Text provided section start
Soldiers, Divas, & Clergy

Mask or Mirror? A Play of Portraits, reviewed

In an intimate corner at the front of the large gallery, artistic renderings of several earth-shaking men—alpha male muck-a-mucks or “great men” who did what had to be done?—wait silently on walls and pedestals to greet you to Mask or Mirror? A Play of Portraits, on exhibit at the Worcester Art Museum through January 26th.

To get to them, you forestall the pleasure of looking into the ruddy face of a friar (painted by Goya) and the fair features of a scholarly Boston merchant (painted by Copley). Hoping to ground yourself in the obscure pieces first, you also pass the modern ironies you’re a little tired of by now—a purple-faced print of Mao by Andy Warhol; a life-sized photo of a wax statue of Yasser Arafat by Hiroshi Sugimoto—and walk right up to the cameo stone relief of the Egyptian pharaoh Ay—lifted from a wall of his tomb, says the caption—depicted in his humble beginnings as a fan-bearing servant.

You turn to confront, in the name of justice for all proletarian fiddle-makers, the broad-faced marble bust of the brutish Roman emperor Nero, nose justifiably smashed in a fall to some other museum floor. And tilting back your partly informed head, you squint into the faded framed portrait of Aurangzeb, last of the majestic Indian Mughals, hobbling across a featureless green 17th Century landscape with a cane in his dotage, head bent in regret for the cruelties he inflicted on people in the name of old-time Islamic religion, lemon-yellow head-scarf and blouse not lovely enough to lighten his mood.
Text provided section end
Excerpted data section start
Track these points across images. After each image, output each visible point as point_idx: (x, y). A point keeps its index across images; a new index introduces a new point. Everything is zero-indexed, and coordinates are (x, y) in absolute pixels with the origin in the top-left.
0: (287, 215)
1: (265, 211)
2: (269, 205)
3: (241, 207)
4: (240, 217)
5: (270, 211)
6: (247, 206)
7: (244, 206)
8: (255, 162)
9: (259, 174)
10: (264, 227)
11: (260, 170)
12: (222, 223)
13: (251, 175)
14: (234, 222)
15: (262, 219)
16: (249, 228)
Excerpted data section end
Excerpted data section start
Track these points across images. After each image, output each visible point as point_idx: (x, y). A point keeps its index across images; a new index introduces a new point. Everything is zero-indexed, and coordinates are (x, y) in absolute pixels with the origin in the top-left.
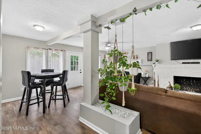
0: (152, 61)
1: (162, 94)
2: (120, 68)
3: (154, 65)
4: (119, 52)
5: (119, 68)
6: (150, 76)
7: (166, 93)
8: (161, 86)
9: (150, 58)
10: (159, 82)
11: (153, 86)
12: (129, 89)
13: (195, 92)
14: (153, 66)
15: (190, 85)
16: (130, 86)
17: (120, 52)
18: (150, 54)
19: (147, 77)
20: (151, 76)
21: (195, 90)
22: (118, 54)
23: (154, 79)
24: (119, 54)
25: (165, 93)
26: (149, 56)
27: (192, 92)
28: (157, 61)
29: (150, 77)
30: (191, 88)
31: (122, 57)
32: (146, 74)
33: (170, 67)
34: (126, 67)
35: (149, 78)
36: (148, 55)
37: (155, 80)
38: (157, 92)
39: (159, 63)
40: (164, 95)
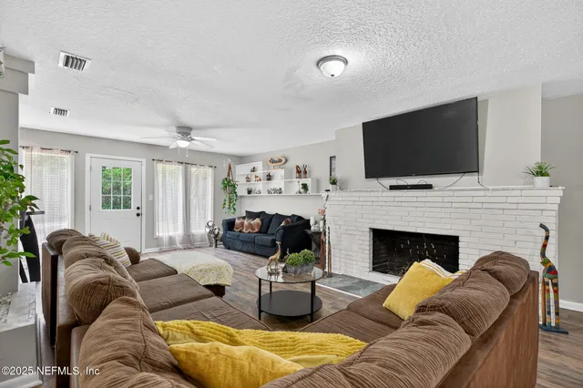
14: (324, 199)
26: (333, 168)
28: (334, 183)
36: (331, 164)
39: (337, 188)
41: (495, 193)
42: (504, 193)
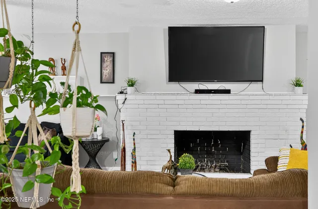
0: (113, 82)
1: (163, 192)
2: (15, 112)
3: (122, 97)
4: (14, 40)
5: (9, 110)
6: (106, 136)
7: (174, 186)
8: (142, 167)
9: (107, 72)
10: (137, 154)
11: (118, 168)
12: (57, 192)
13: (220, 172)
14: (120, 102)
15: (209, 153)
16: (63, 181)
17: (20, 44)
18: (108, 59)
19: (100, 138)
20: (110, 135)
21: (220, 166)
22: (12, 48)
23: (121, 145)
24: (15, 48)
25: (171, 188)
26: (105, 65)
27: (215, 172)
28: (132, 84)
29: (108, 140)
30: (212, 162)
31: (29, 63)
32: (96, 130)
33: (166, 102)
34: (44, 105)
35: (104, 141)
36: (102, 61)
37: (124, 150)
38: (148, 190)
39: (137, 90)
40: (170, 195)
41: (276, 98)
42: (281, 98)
Excerpted data section end
* Task to carry out *
For each statement below, say yes or no as to whether it agrees with the portrait exhibit review, and quote the review's deciding words.
1. The exhibit is at the Worcester Art Museum through January 26th.
2. The portrait of the friar was painted by Copley.
3. The nose of the marble bust of Nero was smashed in a fall.

* Expected answer *
1. Yes: "on exhibit at the Worcester Art Museum through January 26th"
2. No: "the ruddy face of a friar (painted by Goya)"
3. Yes: "nose justifiably smashed in a fall to some other museum floor"